• [YOUR OBJECTIVE]: Once you reach the line containing "(543, 777) none -> [940,702,975,719] 配置" in the entries below, write out that line and each one after it down to the line containing "(199, 1025) none", exactly and with nothing added.

• [EXERCISE DATA]:
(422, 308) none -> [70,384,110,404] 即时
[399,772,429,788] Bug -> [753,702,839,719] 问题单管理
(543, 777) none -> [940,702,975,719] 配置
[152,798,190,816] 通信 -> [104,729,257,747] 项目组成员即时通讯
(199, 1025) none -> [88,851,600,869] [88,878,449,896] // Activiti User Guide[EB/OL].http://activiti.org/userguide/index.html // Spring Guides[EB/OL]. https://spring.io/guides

==

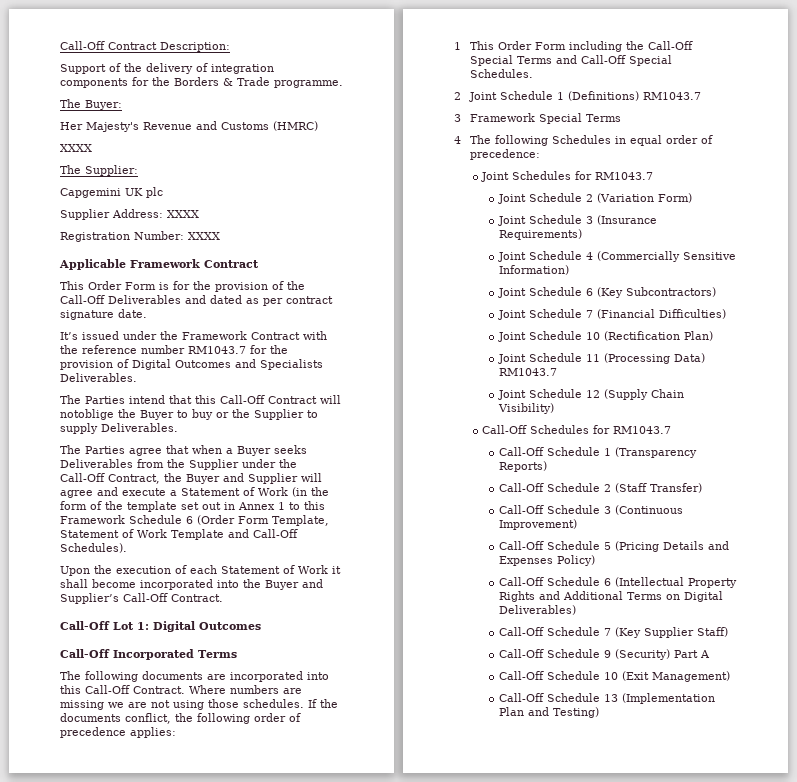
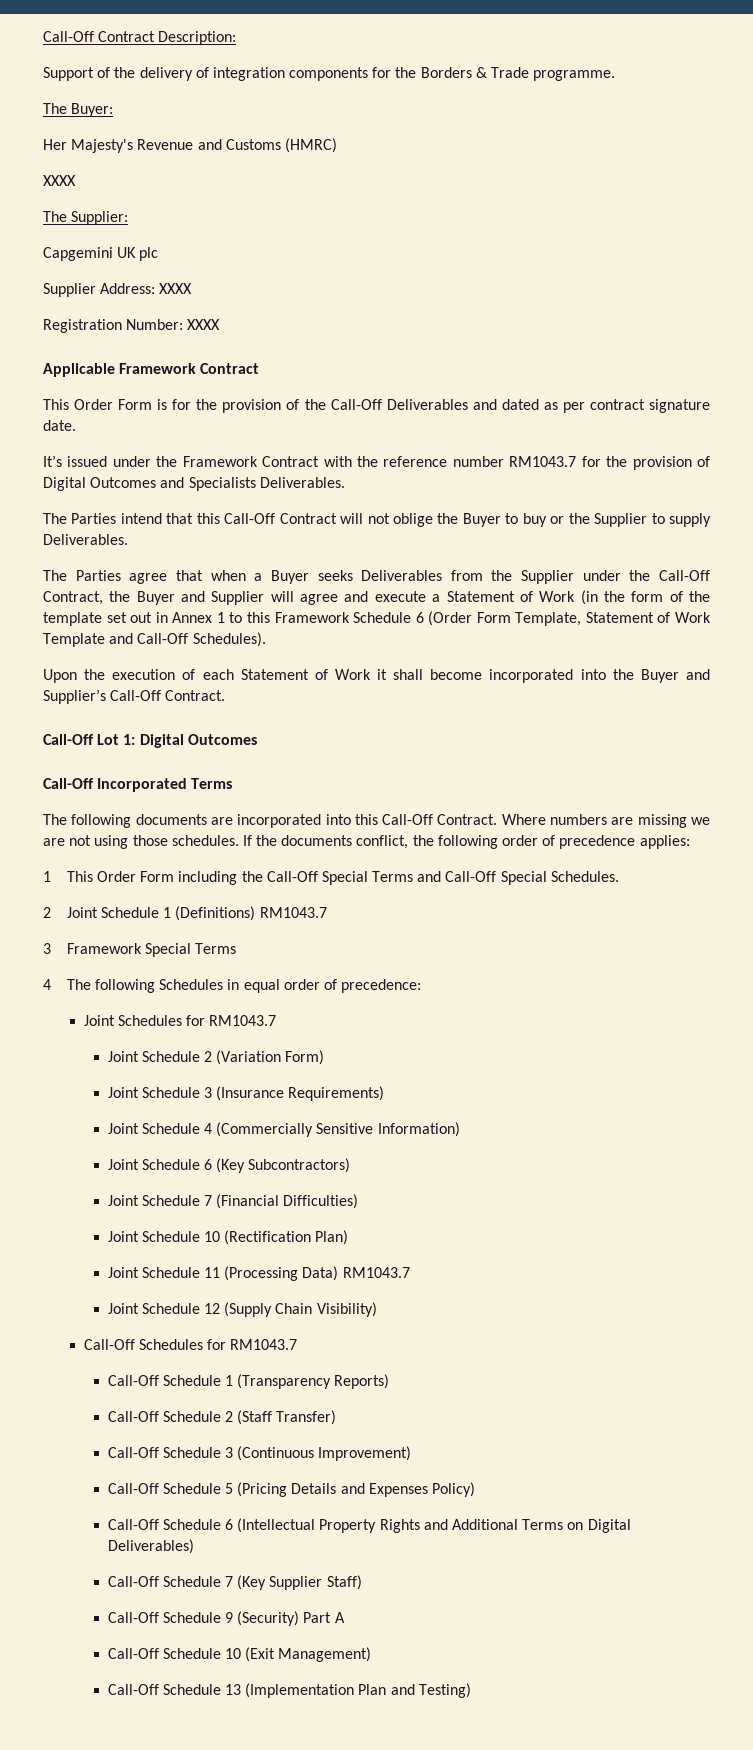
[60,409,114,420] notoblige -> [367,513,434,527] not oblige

• [ANSWER TO THIS TASK]:
(543, 777) none -> [940,702,975,719] 配置
[152,798,190,816] 通信 -> [104,729,257,747] 项目组成员即时通讯
(199, 1025) none -> [88,851,600,869] [88,878,449,896] // Activiti User Guide[EB/OL].http://activiti.org/userguide/index.html // Spring Guides[EB/OL]. https://spring.io/guides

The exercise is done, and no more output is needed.